[People photos with keypoints]
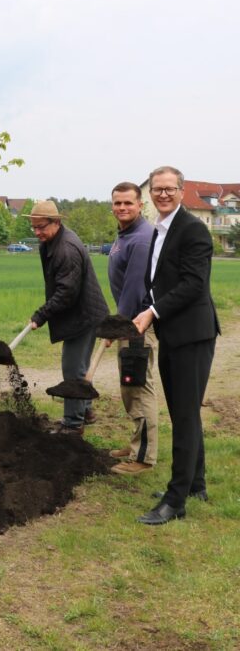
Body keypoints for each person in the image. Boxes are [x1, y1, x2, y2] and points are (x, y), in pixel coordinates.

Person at [133, 166, 220, 525]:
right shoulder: (162, 228)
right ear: (151, 192)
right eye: (157, 189)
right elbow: (159, 281)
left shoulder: (194, 230)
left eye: (170, 189)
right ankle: (194, 484)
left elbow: (193, 285)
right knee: (184, 412)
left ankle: (176, 499)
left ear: (182, 191)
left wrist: (152, 312)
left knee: (183, 416)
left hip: (192, 335)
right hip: (173, 332)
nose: (163, 194)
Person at [28, 200, 109, 435]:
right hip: (81, 313)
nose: (37, 232)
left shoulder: (66, 249)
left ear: (57, 222)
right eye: (33, 227)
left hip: (84, 316)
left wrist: (41, 315)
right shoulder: (53, 240)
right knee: (79, 367)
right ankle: (86, 410)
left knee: (73, 369)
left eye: (41, 227)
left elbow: (67, 293)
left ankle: (73, 424)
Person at [106, 182, 158, 475]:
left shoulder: (140, 239)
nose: (122, 208)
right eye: (117, 203)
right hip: (130, 322)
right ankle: (137, 442)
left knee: (139, 387)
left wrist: (119, 326)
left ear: (140, 205)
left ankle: (143, 458)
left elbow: (135, 287)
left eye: (128, 203)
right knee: (130, 386)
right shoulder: (126, 234)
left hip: (138, 325)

Your goal -> Look back at the entries above. Retype the line with "left eye: (170, 189)", the line with "left ear: (140, 205)", and all lines in between.

Written answer ->
left eye: (170, 189)
right ankle: (194, 484)
left elbow: (193, 285)
right knee: (184, 412)
left ankle: (176, 499)
left ear: (182, 191)
left wrist: (152, 312)
left knee: (183, 416)
left hip: (192, 335)
right hip: (173, 332)
nose: (163, 194)
Person at [28, 200, 109, 435]:
right hip: (81, 313)
nose: (37, 232)
left shoulder: (66, 249)
left ear: (57, 222)
right eye: (33, 227)
left hip: (84, 316)
left wrist: (41, 315)
right shoulder: (53, 240)
right knee: (79, 367)
right ankle: (86, 410)
left knee: (73, 369)
left eye: (41, 227)
left elbow: (67, 293)
left ankle: (73, 424)
Person at [106, 182, 158, 475]:
left shoulder: (140, 239)
nose: (122, 208)
right eye: (117, 203)
right hip: (130, 322)
right ankle: (137, 442)
left knee: (139, 387)
left wrist: (119, 326)
left ear: (140, 205)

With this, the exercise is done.